- VonFabian Pieperschließen
Das Land Bremen möchte vorerst weiter an der fünftägigen Isolationspflicht und weiteren niedrigschwelligen Corona-Maßnahmen festhalten.
Bremen – „Wir erleben in diesem Winter die erste endemische Welle mit Sars-CoV-2, nach meiner Einschätzung ist damit die Pandemie vorbei.“ – Das sagte Christian Drosten, Chef-Virologe der Berliner Charité, am Montag gegenüber dem Tagesspiegel. Da Drostens Wort im Laufe der Corona-Pandemie viel Gehör geschenkt wurde, werden nun die Stimmen derjenigen lauter, die ein baldiges Ende sämtlicher Corona-Maßnahmen wie der Isolations- und Maskenpflichten fordern. Doch während in anderen Bundesländern viele Maßnahmen bereits aufgehoben worden sind, will das Land Bremen vorerst weiterhin an niedrigschwelligen Maßnahmen festhalten.

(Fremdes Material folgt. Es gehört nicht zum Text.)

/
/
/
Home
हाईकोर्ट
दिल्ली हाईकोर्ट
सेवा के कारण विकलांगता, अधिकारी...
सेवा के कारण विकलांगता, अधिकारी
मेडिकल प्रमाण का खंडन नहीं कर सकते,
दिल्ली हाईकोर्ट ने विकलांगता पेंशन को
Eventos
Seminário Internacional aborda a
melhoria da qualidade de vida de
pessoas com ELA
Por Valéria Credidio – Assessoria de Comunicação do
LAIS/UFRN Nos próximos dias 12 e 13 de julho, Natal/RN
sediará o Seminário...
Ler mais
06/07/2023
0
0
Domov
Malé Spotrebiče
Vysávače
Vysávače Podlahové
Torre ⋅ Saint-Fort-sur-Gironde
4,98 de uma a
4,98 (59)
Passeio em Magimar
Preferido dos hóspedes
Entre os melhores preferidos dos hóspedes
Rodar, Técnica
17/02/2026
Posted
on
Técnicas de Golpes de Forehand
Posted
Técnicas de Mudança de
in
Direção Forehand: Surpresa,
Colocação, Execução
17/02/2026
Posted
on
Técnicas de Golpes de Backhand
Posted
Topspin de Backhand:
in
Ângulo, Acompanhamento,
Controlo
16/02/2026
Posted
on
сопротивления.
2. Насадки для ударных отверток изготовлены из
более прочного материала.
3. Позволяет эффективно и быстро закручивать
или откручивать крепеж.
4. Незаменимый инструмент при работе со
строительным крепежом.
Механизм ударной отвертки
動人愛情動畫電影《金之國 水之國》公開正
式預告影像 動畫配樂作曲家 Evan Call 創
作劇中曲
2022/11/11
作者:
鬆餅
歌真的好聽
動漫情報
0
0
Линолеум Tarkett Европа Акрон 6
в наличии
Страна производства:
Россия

Dabei gehen neidische Blicke in andere Bundesländer: Bayern, Baden-Württemberg, Hessen und Schleswig-Holstein haben bereits im November das sofortige Ende der fünftägigen Corona-Isolationspflicht sowie teilweise die Maskenpflicht in öffentlichen Verkehrsmitteln beschlossen – Schritte, zu denen sich Bremen noch nicht durchringen möchte. Zwar brachte Bürgermeister und Ministerpräsident Andreas Bovenschulte (SPD) am Dienstag gegenüber der Deutschen Presse-Agentur ein mittelfristiges Ende der Isolationspflicht ins Spiel („Wenn die Pandemie zur Epidemie wird, dann ist es sinnvoll, die Verantwortung für den Infektionsschutz wieder an die Menschen zurückzugeben.“); doch wolle sich das Bundesland weiterhin eng mit den Nachbarn aus Niedersachsen abstimmen.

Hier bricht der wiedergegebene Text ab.